Private Bank membership is exclusive to wealthy clients who reportedly have at least $10 million in their accounts, though Chase declined to confirm this figure.

In many ways, the J.P. Morgan Reserve resembles the Chase Sapphire Reserve, a popular travel rewards card. It requires the same annual fee of $450 and offers a $300 travel credit. Plus, it has the same reward structure, promising 3 points for each dollar you spend on travel and restaurants and 1 point on all other purchases. Every point redeemed on travel is worth 1.5 cents. The perks are similar, too, and include Priority Pass Select lounge access, a Global TSA precheck credit and VIP access to events.

What distinguishes this card from the Sapphire Reserve is its exclusivity. It is primarily a status symbol, confirming your entry to one of the world's most select clubs.

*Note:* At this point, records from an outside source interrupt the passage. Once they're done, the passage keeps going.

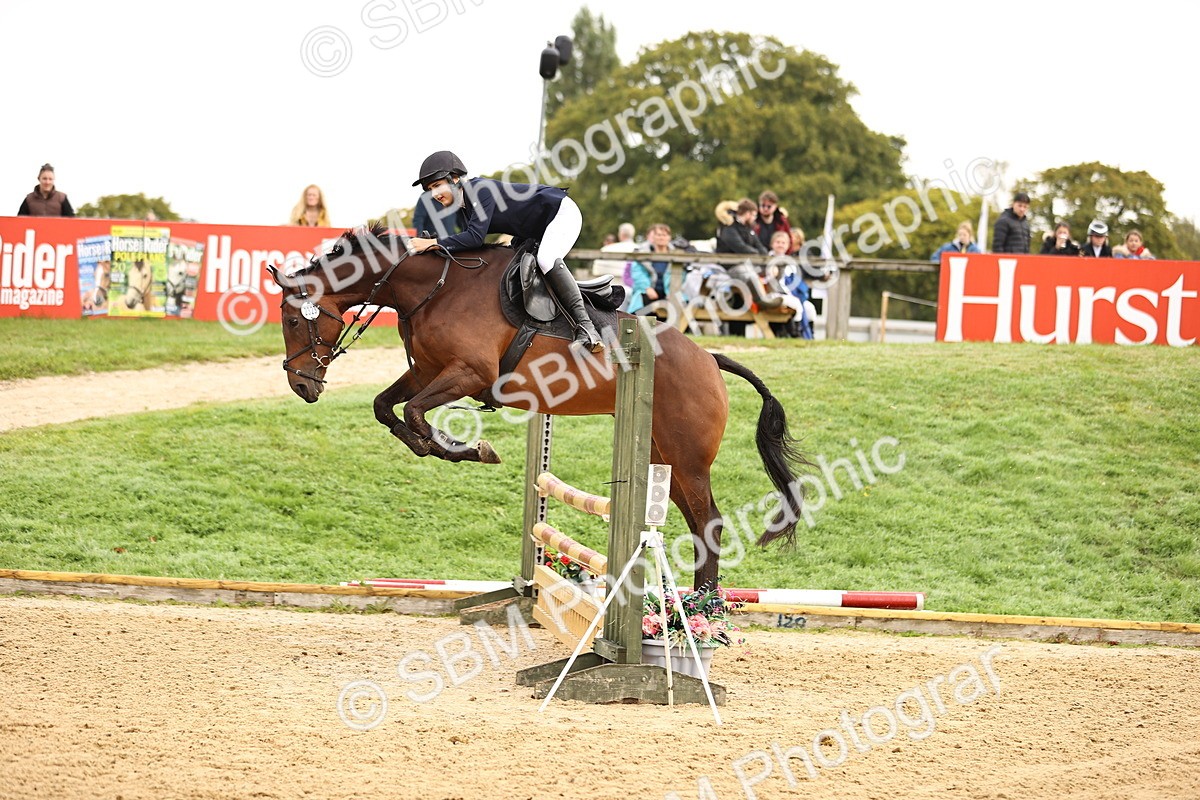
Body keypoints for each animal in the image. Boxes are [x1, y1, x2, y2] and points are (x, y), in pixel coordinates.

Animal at [265, 224, 808, 589]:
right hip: (661, 458)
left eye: (292, 321)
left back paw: (702, 612)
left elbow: (416, 414)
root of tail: (708, 358)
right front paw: (440, 447)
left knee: (710, 524)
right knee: (696, 524)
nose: (301, 385)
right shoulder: (427, 372)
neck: (432, 289)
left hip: (689, 458)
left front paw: (469, 448)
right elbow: (386, 408)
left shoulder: (469, 374)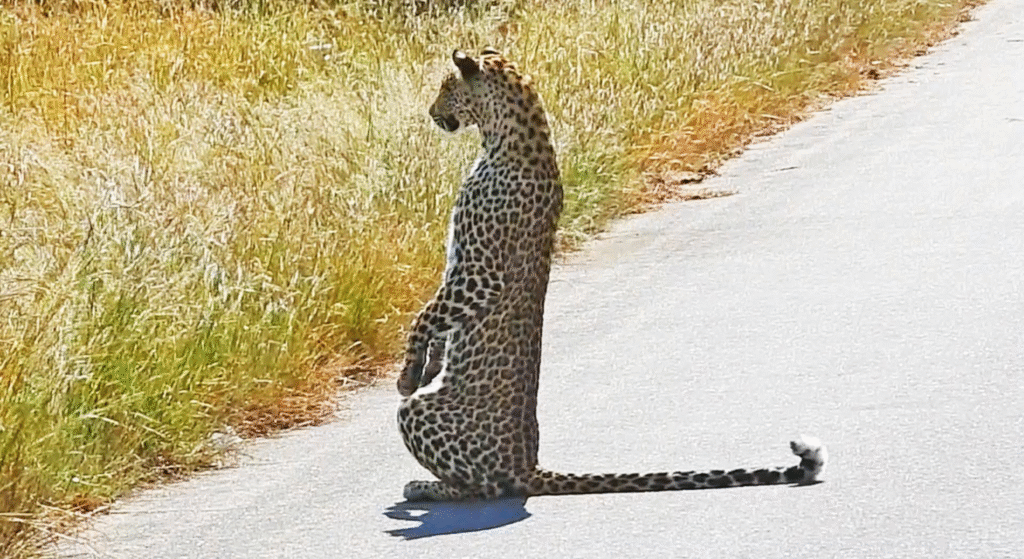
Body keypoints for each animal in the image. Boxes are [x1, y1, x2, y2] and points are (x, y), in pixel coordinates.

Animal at [396, 49, 827, 501]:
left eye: (446, 88)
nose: (432, 113)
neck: (504, 136)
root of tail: (528, 467)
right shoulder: (460, 270)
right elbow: (437, 318)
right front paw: (429, 366)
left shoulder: (481, 273)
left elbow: (425, 316)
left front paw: (408, 375)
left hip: (422, 416)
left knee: (482, 488)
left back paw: (424, 487)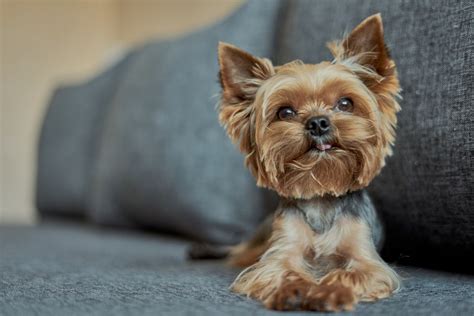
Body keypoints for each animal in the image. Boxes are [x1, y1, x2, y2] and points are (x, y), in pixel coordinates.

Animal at [191, 14, 402, 312]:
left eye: (345, 104)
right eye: (285, 112)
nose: (317, 122)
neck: (321, 199)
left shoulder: (368, 260)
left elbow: (351, 273)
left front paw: (330, 291)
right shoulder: (280, 252)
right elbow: (280, 268)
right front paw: (294, 289)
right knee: (239, 252)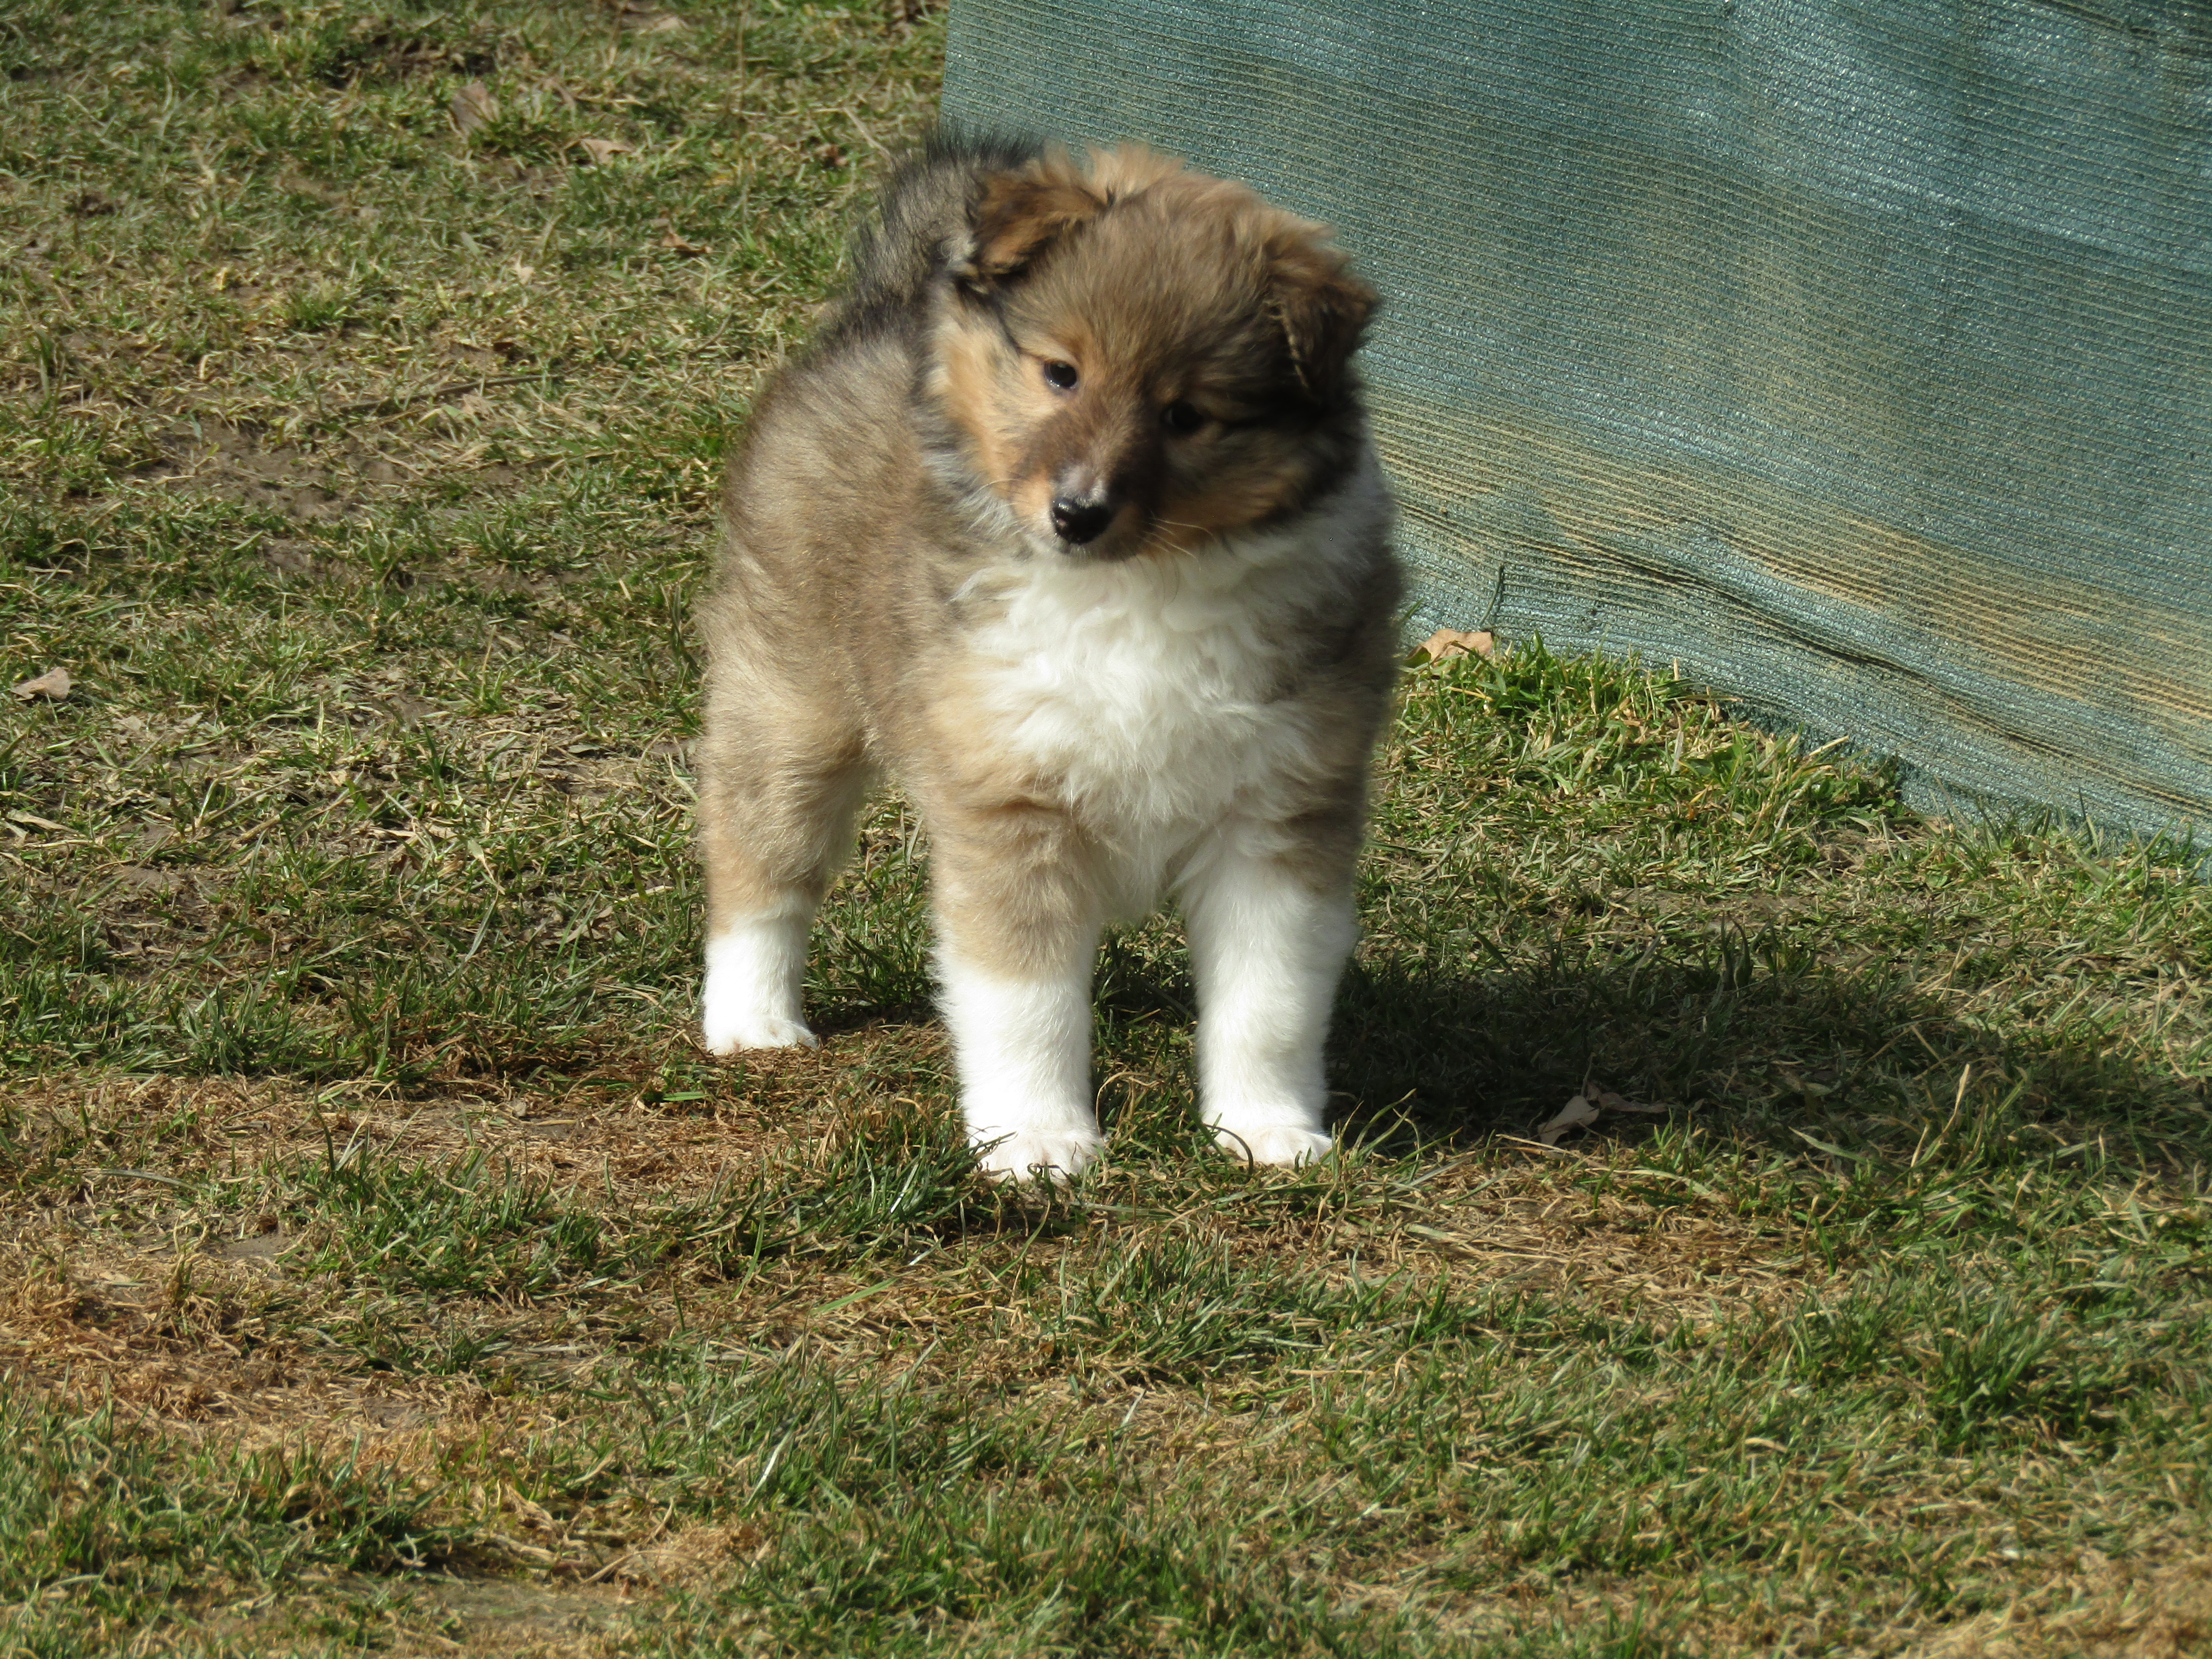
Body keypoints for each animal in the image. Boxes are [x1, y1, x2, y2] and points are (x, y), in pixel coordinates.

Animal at [694, 137, 1398, 1185]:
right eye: (1061, 374)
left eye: (1186, 415)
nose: (1077, 513)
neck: (1134, 587)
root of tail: (883, 311)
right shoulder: (1012, 807)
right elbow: (1023, 1003)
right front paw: (1037, 1143)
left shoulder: (1278, 816)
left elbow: (1269, 1000)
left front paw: (1267, 1130)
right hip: (788, 698)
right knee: (760, 866)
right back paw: (754, 1023)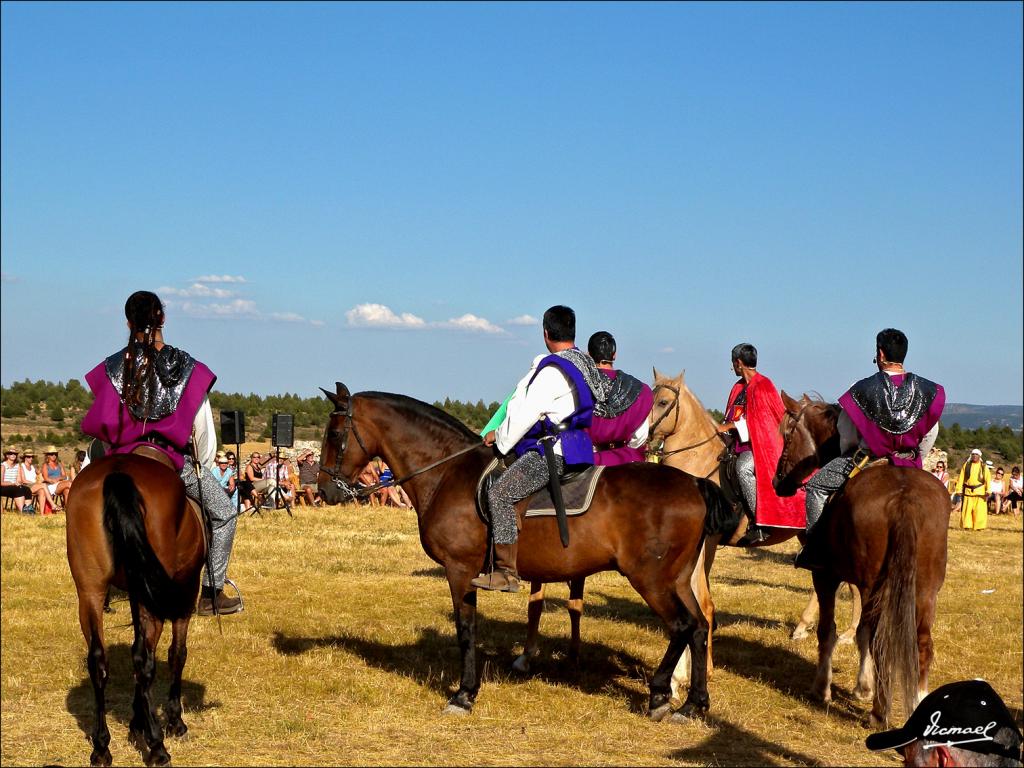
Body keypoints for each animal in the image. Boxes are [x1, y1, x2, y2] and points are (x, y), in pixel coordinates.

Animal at [66, 454, 205, 765]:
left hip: (91, 589)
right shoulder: (186, 590)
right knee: (145, 661)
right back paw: (157, 746)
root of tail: (119, 472)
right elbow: (177, 653)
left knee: (98, 660)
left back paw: (101, 746)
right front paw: (173, 721)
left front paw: (137, 720)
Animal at [315, 385, 733, 720]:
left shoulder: (459, 571)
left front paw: (464, 694)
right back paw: (693, 703)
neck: (449, 473)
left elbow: (466, 630)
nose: (324, 491)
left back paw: (661, 693)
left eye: (335, 433)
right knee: (699, 626)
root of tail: (695, 483)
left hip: (651, 579)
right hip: (678, 579)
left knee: (682, 626)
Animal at [774, 393, 950, 724]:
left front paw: (823, 687)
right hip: (924, 591)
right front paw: (862, 686)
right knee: (921, 644)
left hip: (873, 586)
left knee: (880, 642)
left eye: (788, 436)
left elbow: (829, 630)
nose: (778, 481)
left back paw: (879, 713)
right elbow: (861, 633)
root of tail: (905, 498)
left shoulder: (826, 576)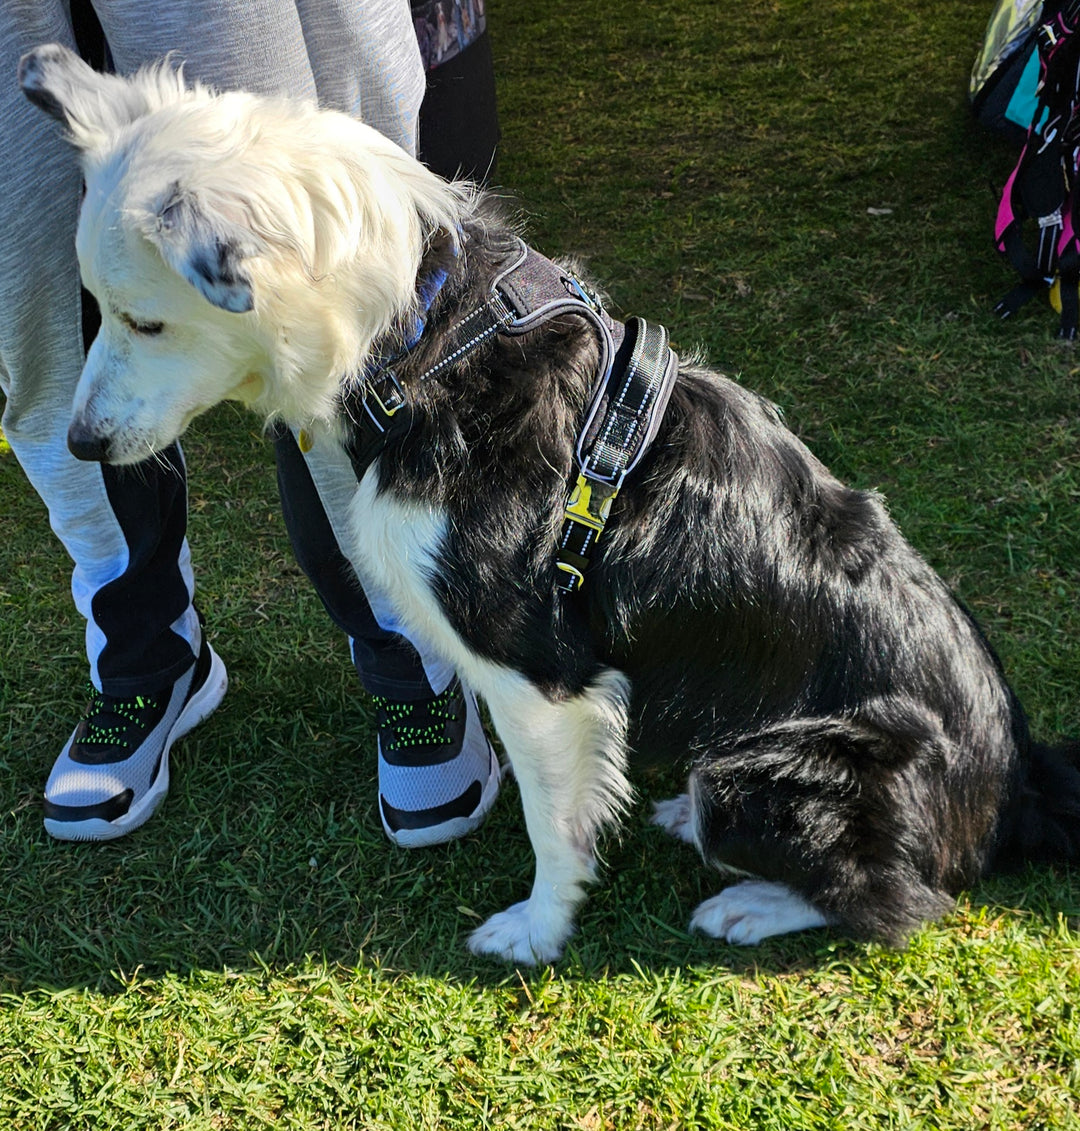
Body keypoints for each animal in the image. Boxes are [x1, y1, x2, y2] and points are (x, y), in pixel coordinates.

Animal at [21, 46, 1076, 963]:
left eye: (146, 320)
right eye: (97, 311)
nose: (78, 447)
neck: (418, 336)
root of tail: (1018, 779)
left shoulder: (538, 670)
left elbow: (551, 819)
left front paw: (538, 929)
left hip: (763, 771)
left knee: (903, 900)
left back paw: (748, 900)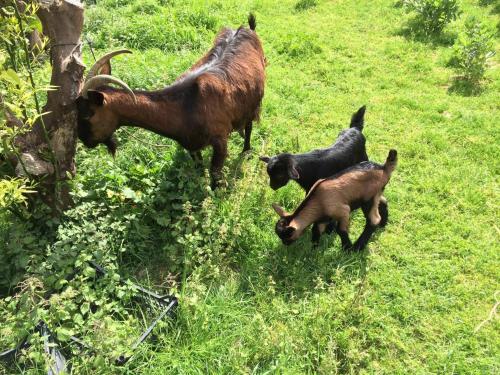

Bank of Dubai First Royale MasterCard

The Dubai First Royale MasterCard is trimmed in real gold and has a .235-carat diamond embedded in its center.

The card requires an undisclosed annual fee that buys you a "dedicated relationship manager" who provides "royal lifestyle management," according to Dubai First. (The company, based in the United Arab Emirates, did not respond to requests for comment.)

"What do these clients require? What are their needs? It's not money — it's service. You ask for the moon, and we try and get it,” Dubai First CEO Ibrahim al Ansari told the National, an English-language newspaper based in the United Arab Emirates.

The Royale is rumored to have no credit limit and zero restrictions. "Whatever he or she wants to swipe it on, the transaction must go through. If the client likes a yacht on holiday, he or she should be able to buy it,” said Amit Marawah, Dubai First's former senior vice president and head of marketing and communications.

Only ultra-high-net-worth individuals have a chance at being invited, and the card is said to be perhaps the most exclusive in the world.